La mise en place de ce système a permis à Moscou de dominer la guerre d’attrition qui a succédé aux grandes manœuvres militaires dès l’été 2022. L’industrie russe a doublé sa production de véhicules blindés entre la première et la deuxième année de guerre, augmenter ses capacités de fabrication de munitions tout en développant en parallèle une nouvelle industrie du drone 2.
- Plutôt que de faire peser uniquement la charge financière colossale liée aux dépenses de guerre sur les finances de l’État, le Kremlin a déplacé une partie de celle-ci vers le secteur privé.
- Ce mécanisme crée cependant aujourd’hui un dilemme pour les autorités : plus la guerre et ses dépenses durent, plus le risque de défauts de paiements ou de faillites générera de pression pour les entreprises russes — et donc l’économie du pays.
- Cette demande alimentée par le crédit pour financer la guerre entraîne aussi une inflation persistante et limite les autres investissements. La décision de la banque centrale d’augmenter les taux d’intérêt à 21 %, malgré une inflation officielle (mais qui pourrait être sous-estimée) de 8 %, reflète l’ampleur du problème.
- Dans le même temps, les sanctions internationales ont fortement affaibli le rouble.
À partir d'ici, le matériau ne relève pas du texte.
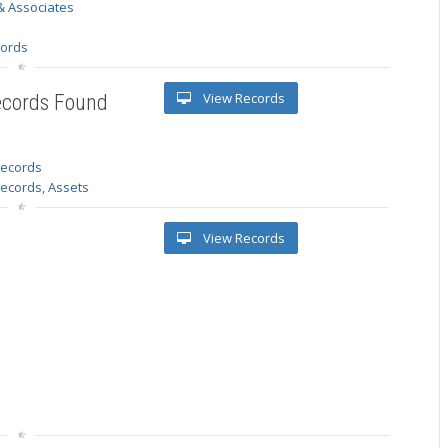
& Associates
s
cords
View Records
ecords Found
 records
Records, Assets
View Records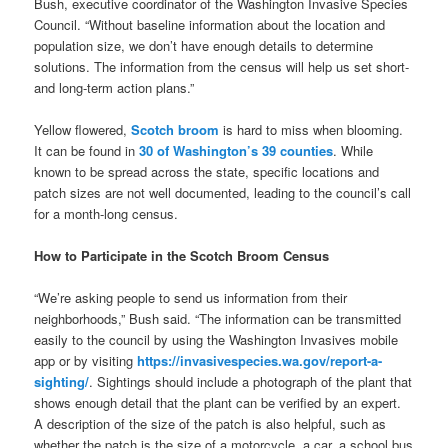
Bush, executive coordinator of the Washington Invasive Species
Council. “Without baseline information about the location and
population size, we don’t have enough details to determine
solutions. The information from the census will help us set short-
and long-term action plans.”
Yellow flowered,
Scotch broom
is hard to miss when blooming.
It can be found in
30 of Washington’s 39 counties
. While
known to be spread across the state, specific locations and
patch sizes are not well documented, leading to the council’s call
for a month-long census.
How to Participate in the Scotch Broom Census
“We’re asking people to send us information from their
neighborhoods,” Bush said. “The information can be transmitted
easily to the council by using the Washington Invasives mobile
app or by visiting
https://invasivespecies.wa.gov/report-a-
sighting/
. Sightings should include a photograph of the plant that
shows enough detail that the plant can be verified by an expert.
A description of the size of the patch is also helpful, such as
whether the patch is the size of a motorcycle, a car, a school bus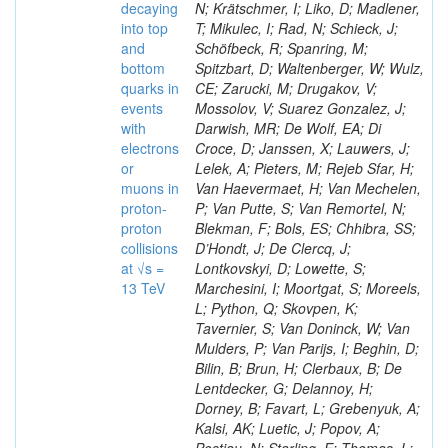
decaying
N; Krätschmer, I; Liko, D; Madlener,
into top
T; Mikulec, I; Rad, N; Schieck, J;
and
Schöfbeck, R; Spanring, M;
bottom
Spitzbart, D; Waltenberger, W; Wulz,
quarks in
CE; Zarucki, M; Drugakov, V;
events
Mossolov, V; Suarez Gonzalez, J;
with
Darwish, MR; De Wolf, EA; Di
electrons
Croce, D; Janssen, X; Lauwers, J;
or
Lelek, A; Pieters, M; Rejeb Sfar, H;
muons in
Van Haevermaet, H; Van Mechelen,
proton-
P; Van Putte, S; Van Remortel, N;
proton
Blekman, F; Bols, ES; Chhibra, SS;
collisions
D’Hondt, J; De Clercq, J;
at √s =
Lontkovskyi, D; Lowette, S;
13 TeV
Marchesini, I; Moortgat, S; Moreels,
L; Python, Q; Skovpen, K;
Tavernier, S; Van Doninck, W; Van
Mulders, P; Van Parijs, I; Beghin, D;
Bilin, B; Brun, H; Clerbaux, B; De
Lentdecker, G; Delannoy, H;
Dorney, B; Favart, L; Grebenyuk, A;
Kalsi, AK; Luetic, J; Popov, A;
Les réserves de la banque centrale étant gelées et les mouvements de capitaux restreints, les outils pour stabiliser la monnaie sont limités — sur les six derniers mois, le rouble a chuté de plus de 20 % par rapport au yuan chinois, entraînant une hausse des coûts d’importation, dont le pays dépend de plus en plus depuis 2022.
Tous ces indicateurs sont particulièrement importants pour l’Ukraine — jusqu’à quand l’économie pourra-t-elle soutenir l’effort de guerre russe ?
- Pour les soutiens de l’Ukraine, le temps n’est plus du côté de Poutine et ces signes de faiblesse économique prouvent qu’il faut augmenter la pression pour asseoir la Russie à la table des négociations.
- Vendredi 10 janvier, les États-Unis ont annoncé de nouvelles sanctions visant le secteur énergétique russe, ciblant « la principale source de revenus de Moscou pour financer sa guerre brutale et illégale contre l’Ukraine ».
- Le 11 janvier, six pays européens (le Danemark, l’Estonie, la Finlande, la Lettonie, la Lituanie et la Suède) ont appelé à réduire le plafonnement du prix fixé à 60 dollars le baril pour les ventes de pétrole russe, adopté par le G7 fin 2022, une idée évoquée également par la haute représentante Kaja Kallas, alors qu’un 16e paquet de sanctions devrait être présenté par la Commission avant le 24 février 3.
- Selon le Centre pour la recherche sur l’énergie et la propreté de l’air, un plafonnement des prix à 30 dollars par baril, bien qu’étant toujours nettement supérieur au coût moyen de production de la Russie (estimé à 15 dollars par baril), aurait entraîné une baisse de 25 % des revenus pétroliers de la Russie, soit 76 milliards d’euros, entre décembre 2022 et la fin de l’année 2024 4.
Sources
- Craig Kennedy, « Russia’s Hidden War Debt », Navigating Russia, 11 janvier 2025.
- Alexandra Prokopenko, Russia’s Economic Gamble : The Hidden Costs of War-Driven Growth, Carnegie Politika, 20 décembre 2024.
- Andrea Palasciano, EU’s Top Diplomat Aims to Use Economic Muscle Against Russia, Bloomberg, 14 janvier 2025.
- Vaibhav Raghunandan, Petras Katinas, December 2024 — Monthly analysis of Russian fossil fuel exports and sanctions, CREA, 10 janvier 2025.